Dataset items
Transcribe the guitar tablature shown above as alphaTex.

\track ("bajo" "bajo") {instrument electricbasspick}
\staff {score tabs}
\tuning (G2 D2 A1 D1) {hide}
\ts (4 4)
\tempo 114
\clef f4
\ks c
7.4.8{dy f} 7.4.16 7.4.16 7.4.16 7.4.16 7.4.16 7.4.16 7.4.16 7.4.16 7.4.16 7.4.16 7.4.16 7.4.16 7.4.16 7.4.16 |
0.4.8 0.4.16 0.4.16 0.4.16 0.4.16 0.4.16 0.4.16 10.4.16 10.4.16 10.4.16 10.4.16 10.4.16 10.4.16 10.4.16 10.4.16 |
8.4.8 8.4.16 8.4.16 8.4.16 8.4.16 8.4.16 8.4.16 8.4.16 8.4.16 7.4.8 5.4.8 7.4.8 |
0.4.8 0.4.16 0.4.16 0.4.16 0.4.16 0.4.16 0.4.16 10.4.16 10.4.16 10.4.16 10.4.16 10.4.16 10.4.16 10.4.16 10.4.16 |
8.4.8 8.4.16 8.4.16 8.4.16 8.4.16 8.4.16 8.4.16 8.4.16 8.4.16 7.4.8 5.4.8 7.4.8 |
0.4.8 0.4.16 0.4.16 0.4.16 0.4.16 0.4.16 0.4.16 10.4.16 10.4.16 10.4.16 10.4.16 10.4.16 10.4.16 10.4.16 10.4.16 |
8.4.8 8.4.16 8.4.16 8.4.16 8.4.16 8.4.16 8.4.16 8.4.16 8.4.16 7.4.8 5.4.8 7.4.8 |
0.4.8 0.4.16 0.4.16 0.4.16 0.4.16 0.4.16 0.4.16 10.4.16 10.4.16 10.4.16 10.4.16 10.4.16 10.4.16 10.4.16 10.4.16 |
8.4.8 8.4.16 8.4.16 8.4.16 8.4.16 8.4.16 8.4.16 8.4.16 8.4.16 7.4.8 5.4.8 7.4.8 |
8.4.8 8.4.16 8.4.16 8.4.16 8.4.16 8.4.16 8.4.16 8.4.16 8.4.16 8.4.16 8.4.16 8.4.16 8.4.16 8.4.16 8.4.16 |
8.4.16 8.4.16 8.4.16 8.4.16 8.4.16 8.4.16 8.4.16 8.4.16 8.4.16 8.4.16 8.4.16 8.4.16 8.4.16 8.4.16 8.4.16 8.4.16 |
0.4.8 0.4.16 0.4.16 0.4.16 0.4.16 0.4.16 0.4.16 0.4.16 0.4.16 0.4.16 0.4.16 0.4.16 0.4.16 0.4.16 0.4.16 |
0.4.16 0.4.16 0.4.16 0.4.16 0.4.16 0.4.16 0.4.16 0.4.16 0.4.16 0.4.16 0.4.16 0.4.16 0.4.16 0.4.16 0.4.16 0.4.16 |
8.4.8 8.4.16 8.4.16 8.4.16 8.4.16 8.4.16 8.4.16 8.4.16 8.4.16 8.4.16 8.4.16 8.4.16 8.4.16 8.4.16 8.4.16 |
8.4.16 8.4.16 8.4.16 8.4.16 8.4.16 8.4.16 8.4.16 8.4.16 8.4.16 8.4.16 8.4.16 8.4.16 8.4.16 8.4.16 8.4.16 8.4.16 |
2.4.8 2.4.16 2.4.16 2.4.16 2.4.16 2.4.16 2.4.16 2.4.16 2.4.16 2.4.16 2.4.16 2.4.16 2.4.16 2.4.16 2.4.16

SHORT TASK:
Return all of the records above verbatim, changing nothing.

FINAL ANSWER:
Transcribe the guitar tablature shown above as alphaTex.

\track ("bajo" "bajo") {instrument electricbasspick}
\staff {score tabs}
\tuning (G2 D2 A1 D1) {hide}
\ts (4 4)
\tempo 114
\clef f4
\ks c
7.4.8{dy f} 7.4.16 7.4.16 7.4.16 7.4.16 7.4.16 7.4.16 7.4.16 7.4.16 7.4.16 7.4.16 7.4.16 7.4.16 7.4.16 7.4.16 |
0.4.8 0.4.16 0.4.16 0.4.16 0.4.16 0.4.16 0.4.16 10.4.16 10.4.16 10.4.16 10.4.16 10.4.16 10.4.16 10.4.16 10.4.16 |
8.4.8 8.4.16 8.4.16 8.4.16 8.4.16 8.4.16 8.4.16 8.4.16 8.4.16 7.4.8 5.4.8 7.4.8 |
0.4.8 0.4.16 0.4.16 0.4.16 0.4.16 0.4.16 0.4.16 10.4.16 10.4.16 10.4.16 10.4.16 10.4.16 10.4.16 10.4.16 10.4.16 |
8.4.8 8.4.16 8.4.16 8.4.16 8.4.16 8.4.16 8.4.16 8.4.16 8.4.16 7.4.8 5.4.8 7.4.8 |
0.4.8 0.4.16 0.4.16 0.4.16 0.4.16 0.4.16 0.4.16 10.4.16 10.4.16 10.4.16 10.4.16 10.4.16 10.4.16 10.4.16 10.4.16 |
8.4.8 8.4.16 8.4.16 8.4.16 8.4.16 8.4.16 8.4.16 8.4.16 8.4.16 7.4.8 5.4.8 7.4.8 |
0.4.8 0.4.16 0.4.16 0.4.16 0.4.16 0.4.16 0.4.16 10.4.16 10.4.16 10.4.16 10.4.16 10.4.16 10.4.16 10.4.16 10.4.16 |
8.4.8 8.4.16 8.4.16 8.4.16 8.4.16 8.4.16 8.4.16 8.4.16 8.4.16 7.4.8 5.4.8 7.4.8 |
8.4.8 8.4.16 8.4.16 8.4.16 8.4.16 8.4.16 8.4.16 8.4.16 8.4.16 8.4.16 8.4.16 8.4.16 8.4.16 8.4.16 8.4.16 |
8.4.16 8.4.16 8.4.16 8.4.16 8.4.16 8.4.16 8.4.16 8.4.16 8.4.16 8.4.16 8.4.16 8.4.16 8.4.16 8.4.16 8.4.16 8.4.16 |
0.4.8 0.4.16 0.4.16 0.4.16 0.4.16 0.4.16 0.4.16 0.4.16 0.4.16 0.4.16 0.4.16 0.4.16 0.4.16 0.4.16 0.4.16 |
0.4.16 0.4.16 0.4.16 0.4.16 0.4.16 0.4.16 0.4.16 0.4.16 0.4.16 0.4.16 0.4.16 0.4.16 0.4.16 0.4.16 0.4.16 0.4.16 |
8.4.8 8.4.16 8.4.16 8.4.16 8.4.16 8.4.16 8.4.16 8.4.16 8.4.16 8.4.16 8.4.16 8.4.16 8.4.16 8.4.16 8.4.16 |
8.4.16 8.4.16 8.4.16 8.4.16 8.4.16 8.4.16 8.4.16 8.4.16 8.4.16 8.4.16 8.4.16 8.4.16 8.4.16 8.4.16 8.4.16 8.4.16 |
2.4.8 2.4.16 2.4.16 2.4.16 2.4.16 2.4.16 2.4.16 2.4.16 2.4.16 2.4.16 2.4.16 2.4.16 2.4.16 2.4.16 2.4.16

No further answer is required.